President Mahinda Rajapakse condemned the bombing and urged Sri Lankans not to be provoked by what he called the "savage attack" by the Tamil Tigers.
The government in January pulled out of a tattered peace pact with the rebels, who have been fighting for a separate Tamil homeland since 1972, a conflict that has left tens of thousands dead.
Saturday's attack came as Sri Lanka stepped up security ahead of festivities on Monday to mark the country's 60th anniversary of independence from Britain.
Police increased already tight security in the capital over the weekend and carried out an intensive search along the main road to the international airport, finding "suicide jackets," which are usually worn by LTTE bombers.

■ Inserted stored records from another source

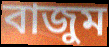
বাজুম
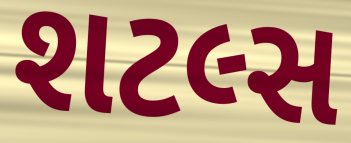
શટલ્સ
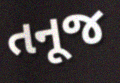
તનૂજ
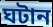
ঘটান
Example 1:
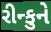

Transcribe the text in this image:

રીન્કુને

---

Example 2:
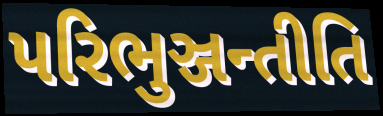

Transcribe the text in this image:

પરિભુઞ્જન્તીતિ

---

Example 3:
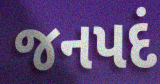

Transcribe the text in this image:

જનપદં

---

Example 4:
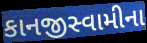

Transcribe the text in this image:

કાનજીસ્વામીના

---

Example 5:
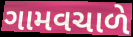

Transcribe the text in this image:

ગામવચાળે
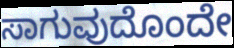
ಸಾಗುವುದೊಂದೇ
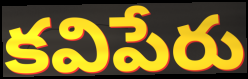
కవిపేరు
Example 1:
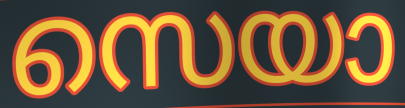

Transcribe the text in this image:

സെയാ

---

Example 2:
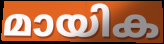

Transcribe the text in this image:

മായിക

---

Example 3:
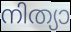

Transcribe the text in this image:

നിത്യാ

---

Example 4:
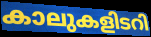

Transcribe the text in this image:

കാലുകളിടറി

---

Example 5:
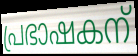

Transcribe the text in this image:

പ്രഭാഷകന്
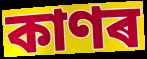
কাণৰ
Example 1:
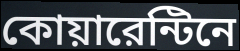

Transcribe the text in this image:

কোয়ারেন্টিনে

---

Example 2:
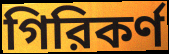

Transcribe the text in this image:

A government minister was killed on the same highway in January when rebels set off a roadside bomb.
On Friday, a suicide bomber on a bicycle killed four people in northern Jaffna peninsula, an attack the military blamed on the Tigers.
They were also blamed for bombing a bus in the south last month, killing 27 passengers, and later 10 civilians who died in a separate attack in the same area.
Meanwhile, the Tigers accused the military of blowing up a school bus inside rebel-held territory last month, which killed 18 people, including 11 children.